● **Exercise**
Where a line below holds the string "Blue", that line goes into the answer.

● **Excerpted data**
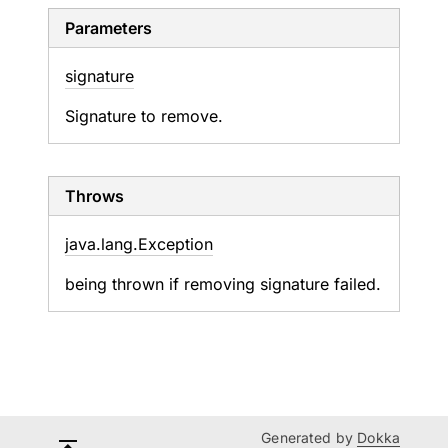
Parameters
signature
Signature to remove.
Throws
java.
lang.
Exception
being thrown if removing signature failed.
Generated by
Dokka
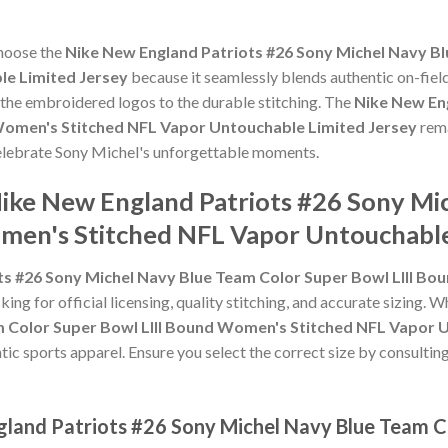
choose the
Nike New England Patriots #26 Sony Michel Navy Bl
e Limited Jersey
because it seamlessly blends authentic on-fiel
m the embroidered logos to the durable stitching. The
Nike New En
Women's Stitched NFL Vapor Untouchable Limited Jersey
rema
 celebrate Sony Michel's unforgettable moments.
Nike New England Patriots #26 Sony Mi
men's Stitched NFL Vapor Untouchable
ts #26 Sony Michel Navy Blue Team Color Super Bowl LIII B
ing for official licensing, quality stitching, and accurate sizing. 
m Color Super Bowl LIII Bound Women's Stitched NFL Vapor 
tic sports apparel. Ensure you select the correct size by consulting
gland Patriots #26 Sony Michel Navy Blue Team Co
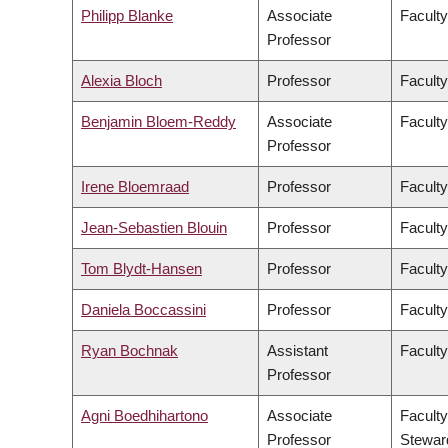
Philipp Blanke
Associate
Faculty
Professor
Alexia Bloch
Professor
Faculty
Benjamin Bloem-Reddy
Associate
Faculty
Professor
Irene Bloemraad
Professor
Faculty
Jean-Sebastien Blouin
Professor
Faculty
Tom Blydt-Hansen
Professor
Faculty
Daniela Boccassini
Professor
Faculty
Ryan Bochnak
Assistant
Faculty
Professor
Agni Boedhihartono
Associate
Faculty
Professor
Stewar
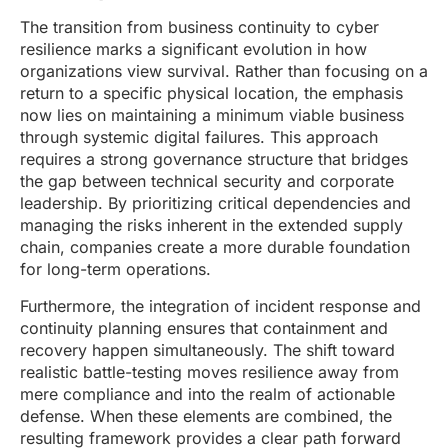
The transition from business continuity to cyber
resilience marks a significant evolution in how
organizations view survival. Rather than focusing on a
return to a specific physical location, the emphasis
now lies on maintaining a minimum viable business
through systemic digital failures. This approach
requires a strong governance structure that bridges
the gap between technical security and corporate
leadership. By prioritizing critical dependencies and
managing the risks inherent in the extended supply
chain, companies create a more durable foundation
for long-term operations.
Furthermore, the integration of incident response and
continuity planning ensures that containment and
recovery happen simultaneously. The shift toward
realistic battle-testing moves resilience away from
mere compliance and into the realm of actionable
defense. When these elements are combined, the
resulting framework provides a clear path forward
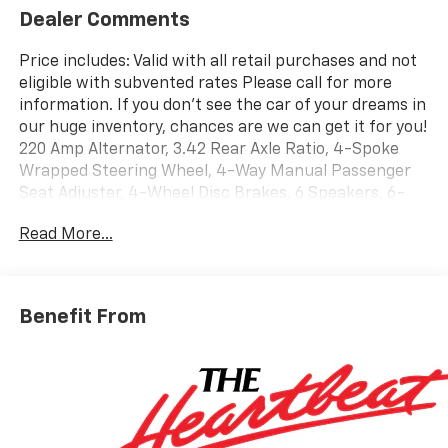
Dealer Comments
Price includes: Valid with all retail purchases and not
eligible with subvented rates Please call for more
information. If you don't see the car of your dreams in
our huge inventory, chances are we can get it for you!
220 Amp Alternator, 3.42 Rear Axle Ratio, 4-Spoke
Wrapped Steering Wheel, 4-Way Manual Passenger
Seat Adjuster, 4-Wheel Disc Brakes, 6 Speakers, 6-
Speaker Audio System Feature, 6-Way Manual Driver
Read More...
Seat Adjuster, 8-Way Power Driver Seat Adjuster, ABS
brakes, Advanced Trailering Package, Air Conditioning,
AM/FM radio: SiriusXM with 360L, Apple
CarPlay/Android Auto, Auto High-beam Headlights,
Benefit From
Automatic Emergency Braking, Automatic Locking
Rear Differential, Black Nameplates, Blind Zone
Steering Assist with Trailering, Brake assist, Chevy
Safety Assist, Cloth Seat Trim, Delay-off headlights,
Driver door bin, Driver vanity mirror, Dual front impact
airbags, Dual front side impact airbags, Electronic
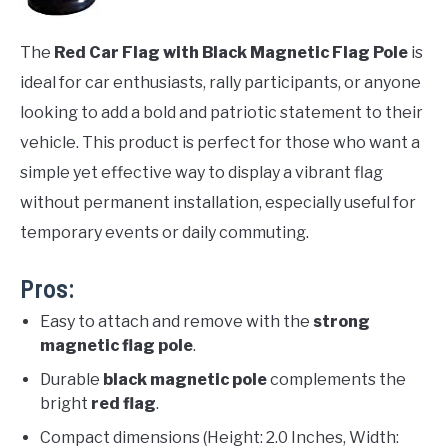
The
Red Car Flag with Black Magnetic Flag Pole
is
ideal for car enthusiasts, rally participants, or anyone
looking to add a bold and patriotic statement to their
vehicle. This product is perfect for those who want a
simple yet effective way to display a vibrant flag
without permanent installation, especially useful for
temporary events or daily commuting.
Pros:
Easy to attach and remove with the
strong
magnetic flag pole
.
Durable
black magnetic pole
complements the
bright
red flag
.
Compact dimensions (Height: 2.0 Inches, Width:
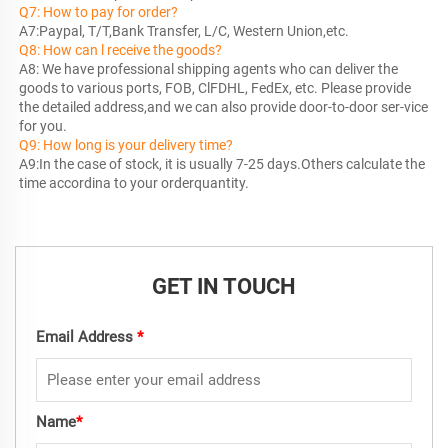
Q7: How to pay for order?
Q8: How can l receive the goods?
A8: We have professional shipping agents who can deliver the 
goods to various ports, FOB, ClFDHL, FedEx, etc. Please provide 
the detailed address,and we can also provide door-to-door ser-vice 
Q9: How long is your delivery time?
A9:In the case of stock, it is usually 7-25 days.Others calculate the 
time accordina to your orderquantity.
GET IN TOUCH
Email Address
*
Name
*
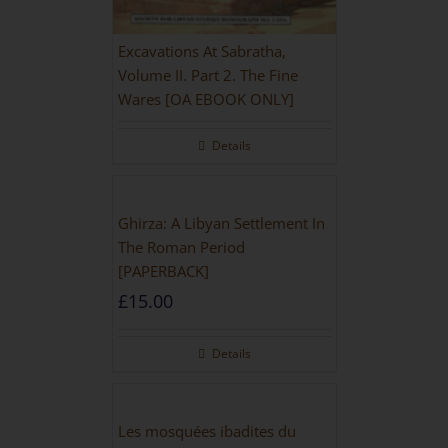
Excavations At Sabratha,
Volume II. Part 2. The Fine
Wares [OA EBOOK ONLY]
Details
Ghirza: A Libyan Settlement In
The Roman Period
[PAPERBACK]
£
15.00
Details
Les mosquées ibadites du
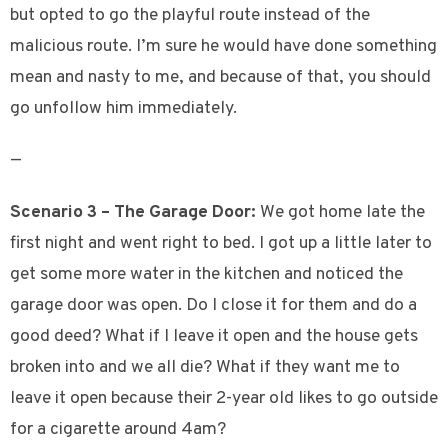
but opted to go the playful route instead of the
malicious route. I’m sure he would have done something
mean and nasty to me, and because of that, you should
go unfollow him immediately.
—
Scenario 3 – The Garage Door:
We got home late the
first night and went right to bed. I got up a little later to
get some more water in the kitchen and noticed the
garage door was open. Do I close it for them and do a
good deed? What if I leave it open and the house gets
broken into and we all die? What if they want me to
leave it open because their 2-year old likes to go outside
for a cigarette around 4am?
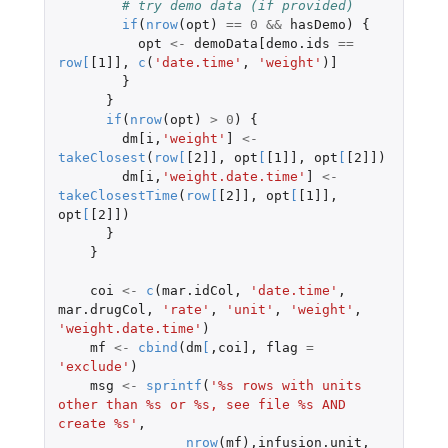
# try demo data (if provided)
if
(
nrow
(
opt
)
==
0
&&
hasDemo
)
{
opt
<-
demoData[demo.ids
==
row
[
[1]]
,
c
(
'date.time'
,
'weight'
)
]
}
}
if
(
nrow
(
opt
)
>
0
)
{
dm[i
,
'weight'
]
<-
takeClosest
(
row
[
[2]]
,
opt
[
[1]]
,
opt
[
[2]]
)
dm[i
,
'weight.date.time'
]
<-
takeClosestTime
(
row
[
[2]]
,
opt
[
[1]]
,
opt
[
[2]]
)
}
}
coi
<-
c
(
mar.idCol
,
'date.time'
,
mar.drugCol
,
'rate'
,
'unit'
,
'weight'
,
'weight.date.time'
)
mf
<-
cbind
(
dm
[
,
coi]
,
flag
=
'exclude'
)
msg
<-
sprintf
(
'%s rows with units 
other than %s or %s, see file %s AND 
create %s'
,
nrow
(
mf
),
infusion.unit
,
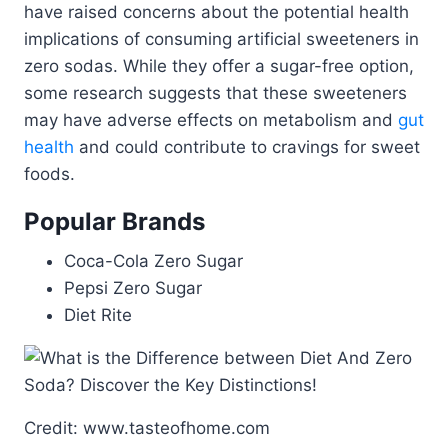
have raised concerns about the potential health
implications of consuming artificial sweeteners in
zero sodas. While they offer a sugar-free option,
some research suggests that these sweeteners
may have adverse effects on metabolism and
gut
health
and could contribute to cravings for sweet
foods.
Popular Brands
Coca-Cola Zero Sugar
Pepsi Zero Sugar
Diet Rite
Credit: www.tasteofhome.com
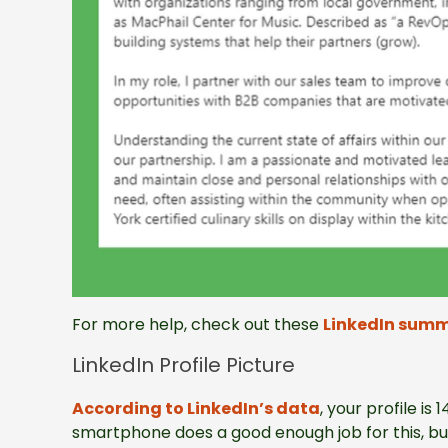
For more help, check out these
LinkedIn summ
LinkedIn Profile Picture
According to LinkedIn’s data
, your profile is
smartphone does a good enough job for this, but 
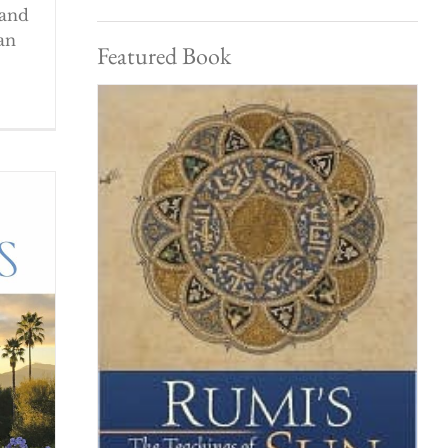
 and
an
Featured Book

● **Answer for the task**
ts #26 Sony Michel Navy Blue Team Color Super Bowl LIII B
gland Patriots #26 Sony Michel Navy Blue Team Co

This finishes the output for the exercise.